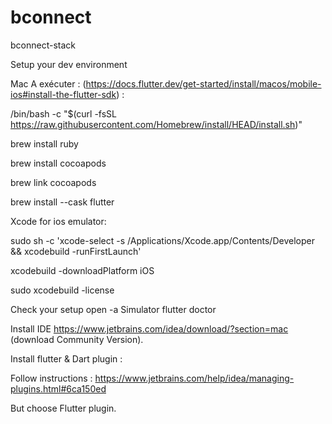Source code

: # bconnect
bconnect-stack

Setup your dev environment

Mac 
A exécuter : (https://docs.flutter.dev/get-started/install/macos/mobile-ios#install-the-flutter-sdk) :

/bin/bash -c "$(curl -fsSL https://raw.githubusercontent.com/Homebrew/install/HEAD/install.sh)"


brew install ruby


brew install cocoapods


brew link cocoapods


brew install --cask flutter

Xcode for ios emulator:


sudo sh -c 'xcode-select -s /Applications/Xcode.app/Contents/Developer && xcodebuild -runFirstLaunch'

xcodebuild -downloadPlatform iOS

sudo xcodebuild -license

Check your setup
 open -a Simulator
 flutter doctor

 Install IDE
 https://www.jetbrains.com/idea/download/?section=mac (download Community Version).

Install flutter & Dart plugin : 

Follow instructions : https://www.jetbrains.com/help/idea/managing-plugins.html#6ca150ed

But choose Flutter plugin.
 

 





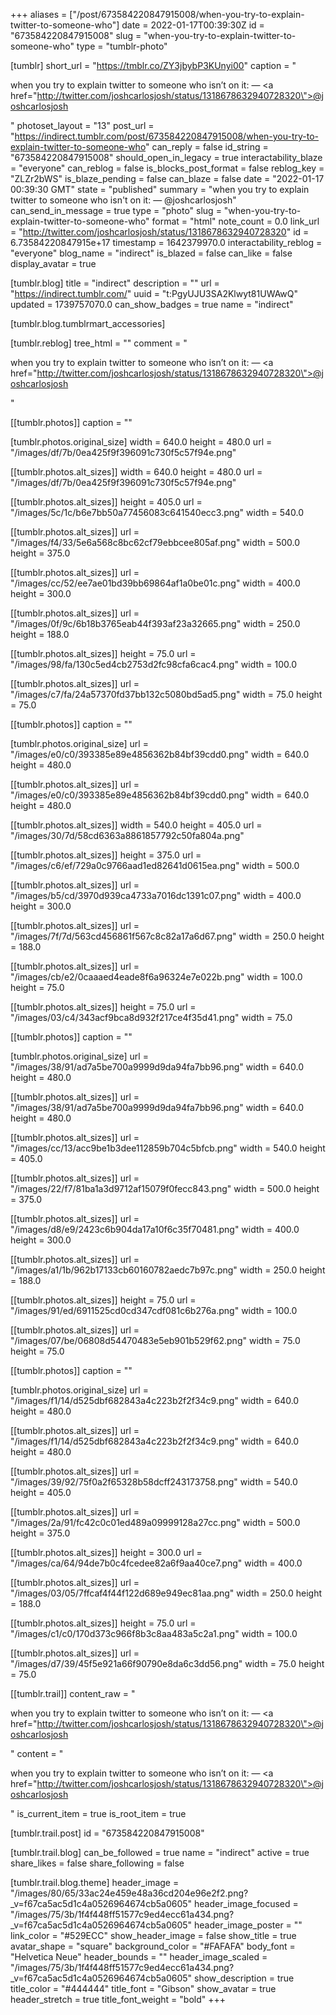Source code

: +++
aliases = ["/post/673584220847915008/when-you-try-to-explain-twitter-to-someone-who"]
date = 2022-01-17T00:39:30Z
id = "673584220847915008"
slug = "when-you-try-to-explain-twitter-to-someone-who"
type = "tumblr-photo"

[tumblr]
short_url = "https://tmblr.co/ZY3jbybP3KUnyi00"
caption = "<p>when you try to explain twitter to someone who isn&rsquo;t on it: — <a href=\"http://twitter.com/joshcarlosjosh/status/1318678632940728320\">@joshcarlosjosh</a></p>"
photoset_layout = "13"
post_url = "https://indirect.tumblr.com/post/673584220847915008/when-you-try-to-explain-twitter-to-someone-who"
can_reply = false
id_string = "673584220847915008"
should_open_in_legacy = true
interactability_blaze = "everyone"
can_reblog = false
is_blocks_post_format = false
reblog_key = "ZLZr2bWS"
is_blaze_pending = false
can_blaze = false
date = "2022-01-17 00:39:30 GMT"
state = "published"
summary = "when you try to explain twitter to someone who isn't on it: — @joshcarlosjosh"
can_send_in_message = true
type = "photo"
slug = "when-you-try-to-explain-twitter-to-someone-who"
format = "html"
note_count = 0.0
link_url = "http://twitter.com/joshcarlosjosh/status/1318678632940728320"
id = 6.73584220847915e+17
timestamp = 1642379970.0
interactability_reblog = "everyone"
blog_name = "indirect"
is_blazed = false
can_like = false
display_avatar = true

[tumblr.blog]
title = "indirect"
description = ""
url = "https://indirect.tumblr.com/"
uuid = "t:PgyUJU3SA2Klwyt81UWAwQ"
updated = 1739757070.0
can_show_badges = true
name = "indirect"

[tumblr.blog.tumblrmart_accessories]

[tumblr.reblog]
tree_html = ""
comment = "<p>when you try to explain twitter to someone who isn’t on it: — <a href=\"http://twitter.com/joshcarlosjosh/status/1318678632940728320\">@joshcarlosjosh</a></p>"

[[tumblr.photos]]
caption = ""

[tumblr.photos.original_size]
width = 640.0
height = 480.0
url = "/images/df/7b/0ea425f9f396091c730f5c57f94e.png"

[[tumblr.photos.alt_sizes]]
width = 640.0
height = 480.0
url = "/images/df/7b/0ea425f9f396091c730f5c57f94e.png"

[[tumblr.photos.alt_sizes]]
height = 405.0
url = "/images/5c/1c/b6e7bb50a77456083c641540ecc3.png"
width = 540.0

[[tumblr.photos.alt_sizes]]
url = "/images/f4/33/5e6a568c8bc62cf79ebbcee805af.png"
width = 500.0
height = 375.0

[[tumblr.photos.alt_sizes]]
url = "/images/cc/52/ee7ae01bd39bb69864af1a0be01c.png"
width = 400.0
height = 300.0

[[tumblr.photos.alt_sizes]]
url = "/images/0f/9c/6b18b3765eab44f393af23a32665.png"
width = 250.0
height = 188.0

[[tumblr.photos.alt_sizes]]
height = 75.0
url = "/images/98/fa/130c5ed4cb2753d2fc98cfa6cac4.png"
width = 100.0

[[tumblr.photos.alt_sizes]]
url = "/images/c7/fa/24a57370fd37bb132c5080bd5ad5.png"
width = 75.0
height = 75.0

[[tumblr.photos]]
caption = ""

[tumblr.photos.original_size]
url = "/images/e0/c0/393385e89e4856362b84bf39cdd0.png"
width = 640.0
height = 480.0

[[tumblr.photos.alt_sizes]]
url = "/images/e0/c0/393385e89e4856362b84bf39cdd0.png"
width = 640.0
height = 480.0

[[tumblr.photos.alt_sizes]]
width = 540.0
height = 405.0
url = "/images/30/7d/58cd6363a8861857792c50fa804a.png"

[[tumblr.photos.alt_sizes]]
height = 375.0
url = "/images/c6/ef/729a0c9766aad1ed82641d0615ea.png"
width = 500.0

[[tumblr.photos.alt_sizes]]
url = "/images/b5/cd/3970d939ca4733a7016dc1391c07.png"
width = 400.0
height = 300.0

[[tumblr.photos.alt_sizes]]
url = "/images/7f/7d/563cd456861f567c8c82a17a6d67.png"
width = 250.0
height = 188.0

[[tumblr.photos.alt_sizes]]
url = "/images/cb/e2/0caaaed4eade8f6a96324e7e022b.png"
width = 100.0
height = 75.0

[[tumblr.photos.alt_sizes]]
height = 75.0
url = "/images/03/c4/343acf9bca8d932f217ce4f35d41.png"
width = 75.0

[[tumblr.photos]]
caption = ""

[tumblr.photos.original_size]
url = "/images/38/91/ad7a5be700a9999d9da94fa7bb96.png"
width = 640.0
height = 480.0

[[tumblr.photos.alt_sizes]]
url = "/images/38/91/ad7a5be700a9999d9da94fa7bb96.png"
width = 640.0
height = 480.0

[[tumblr.photos.alt_sizes]]
url = "/images/cc/13/acc9be1b3dee112859b704c5bfcb.png"
width = 540.0
height = 405.0

[[tumblr.photos.alt_sizes]]
url = "/images/22/f7/81ba1a3d9712af15079f0fecc843.png"
width = 500.0
height = 375.0

[[tumblr.photos.alt_sizes]]
url = "/images/d8/e9/2423c6b904da17a10f6c35f70481.png"
width = 400.0
height = 300.0

[[tumblr.photos.alt_sizes]]
url = "/images/a1/1b/962b17133cb60160782aedc7b97c.png"
width = 250.0
height = 188.0

[[tumblr.photos.alt_sizes]]
height = 75.0
url = "/images/91/ed/6911525cd0cd347cdf081c6b276a.png"
width = 100.0

[[tumblr.photos.alt_sizes]]
url = "/images/07/be/06808d54470483e5eb901b529f62.png"
width = 75.0
height = 75.0

[[tumblr.photos]]
caption = ""

[tumblr.photos.original_size]
url = "/images/f1/14/d525dbf682843a4c223b2f2f34c9.png"
width = 640.0
height = 480.0

[[tumblr.photos.alt_sizes]]
url = "/images/f1/14/d525dbf682843a4c223b2f2f34c9.png"
width = 640.0
height = 480.0

[[tumblr.photos.alt_sizes]]
url = "/images/39/92/75f0a2f65328b58dcff243173758.png"
width = 540.0
height = 405.0

[[tumblr.photos.alt_sizes]]
url = "/images/2a/91/fc42c0c01ed489a09999128a27cc.png"
width = 500.0
height = 375.0

[[tumblr.photos.alt_sizes]]
height = 300.0
url = "/images/ca/64/94de7b0c4fcedee82a6f9aa40ce7.png"
width = 400.0

[[tumblr.photos.alt_sizes]]
url = "/images/03/05/7ffcaf4f44f122d689e949ec81aa.png"
width = 250.0
height = 188.0

[[tumblr.photos.alt_sizes]]
height = 75.0
url = "/images/c1/c0/170d373c966f8b3c8aa483a5c2a1.png"
width = 100.0

[[tumblr.photos.alt_sizes]]
url = "/images/d7/39/45f5e921a66f90790e8da6c3dd56.png"
width = 75.0
height = 75.0

[[tumblr.trail]]
content_raw = "<p>when you try to explain twitter to someone who isn’t on it: — <a href=\"http://twitter.com/joshcarlosjosh/status/1318678632940728320\">@joshcarlosjosh</a></p>"
content = "<p>when you try to explain twitter to someone who isn&rsquo;t on it: &mdash; <a href=\"http://twitter.com/joshcarlosjosh/status/1318678632940728320\">@joshcarlosjosh</a></p>"
is_current_item = true
is_root_item = true

[tumblr.trail.post]
id = "673584220847915008"

[tumblr.trail.blog]
can_be_followed = true
name = "indirect"
active = true
share_likes = false
share_following = false

[tumblr.trail.blog.theme]
header_image = "/images/80/65/33ac24e459e48a36cd204e96e2f2.png?_v=f67ca5ac5d1c4a0526964674cb5a0605"
header_image_focused = "/images/75/3b/1f4f448ff51577c9ed4ecc61a434.png?_v=f67ca5ac5d1c4a0526964674cb5a0605"
header_image_poster = ""
link_color = "#529ECC"
show_header_image = false
show_title = true
avatar_shape = "square"
background_color = "#FAFAFA"
body_font = "Helvetica Neue"
header_bounds = ""
header_image_scaled = "/images/75/3b/1f4f448ff51577c9ed4ecc61a434.png?_v=f67ca5ac5d1c4a0526964674cb5a0605"
show_description = true
title_color = "#444444"
title_font = "Gibson"
show_avatar = true
header_stretch = true
title_font_weight = "bold"
+++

Aim of the exercise:
Print the stretch of the records from the start through the line containing "Install flutter &", with that line included, reproducing it verbatim and leaving the pictures out.

Solution to the problem:
Source code

: # bconnect
bconnect-stack

Setup your dev environment

Mac 
A exécuter : (https://docs.flutter.dev/get-started/install/macos/mobile-ios#install-the-flutter-sdk) :

/bin/bash -c "$(curl -fsSL https://raw.githubusercontent.com/Homebrew/install/HEAD/install.sh)"


brew install ruby


brew install cocoapods


brew link cocoapods


brew install --cask flutter

Xcode for ios emulator:


sudo sh -c 'xcode-select -s /Applications/Xcode.app/Contents/Developer && xcodebuild -runFirstLaunch'

xcodebuild -downloadPlatform iOS

sudo xcodebuild -license

Check your setup
 open -a Simulator
 flutter doctor

 Install IDE
 https://www.jetbrains.com/idea/download/?section=mac (download Community Version).

Install flutter & Dart plugin : 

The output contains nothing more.